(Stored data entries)
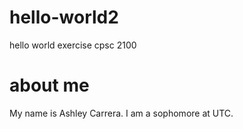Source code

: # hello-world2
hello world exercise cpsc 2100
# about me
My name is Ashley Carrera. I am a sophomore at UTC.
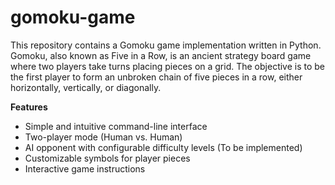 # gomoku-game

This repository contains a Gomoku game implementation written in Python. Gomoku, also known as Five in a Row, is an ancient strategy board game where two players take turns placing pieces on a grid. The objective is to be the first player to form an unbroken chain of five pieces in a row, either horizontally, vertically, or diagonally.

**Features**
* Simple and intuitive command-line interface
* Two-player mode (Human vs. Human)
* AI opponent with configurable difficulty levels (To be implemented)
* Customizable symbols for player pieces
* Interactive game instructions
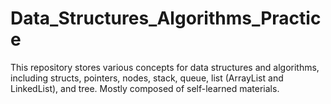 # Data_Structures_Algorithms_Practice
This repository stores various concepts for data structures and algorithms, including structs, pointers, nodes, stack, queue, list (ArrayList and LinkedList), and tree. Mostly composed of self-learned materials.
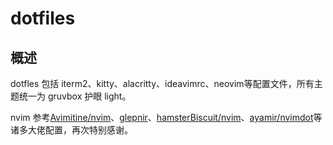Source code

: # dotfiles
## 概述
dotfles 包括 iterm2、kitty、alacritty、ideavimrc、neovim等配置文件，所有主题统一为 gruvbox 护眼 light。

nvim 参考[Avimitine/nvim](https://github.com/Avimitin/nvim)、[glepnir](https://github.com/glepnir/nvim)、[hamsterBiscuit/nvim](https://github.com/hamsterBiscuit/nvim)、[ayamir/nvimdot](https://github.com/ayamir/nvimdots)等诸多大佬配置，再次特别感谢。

### Work instructions
Pictures are not part of the copy. Output only the lines from the one with "(Human vs. Human)" through the final line of the records, exactly as given.

### Answer for this exercise
* Two-player mode (Human vs. Human)
* AI opponent with configurable difficulty levels (To be implemented)
* Customizable symbols for player pieces
* Interactive game instructions
 # Data_Structures_Algorithms_Practice
This repository stores various concepts for data structures and algorithms, including structs, pointers, nodes, stack, queue, list (ArrayList and LinkedList), and tree. Mostly composed of self-learned materials.
Source code

: # dotfiles
## 概述
dotfles 包括 iterm2、kitty、alacritty、ideavimrc、neovim等配置文件，所有主题统一为 gruvbox 护眼 light。

nvim 参考[Avimitine/nvim](https://github.com/Avimitin/nvim)、[glepnir](https://github.com/glepnir/nvim)、[hamsterBiscuit/nvim](https://github.com/hamsterBiscuit/nvim)、[ayamir/nvimdot](https://github.com/ayamir/nvimdots)等诸多大佬配置，再次特别感谢。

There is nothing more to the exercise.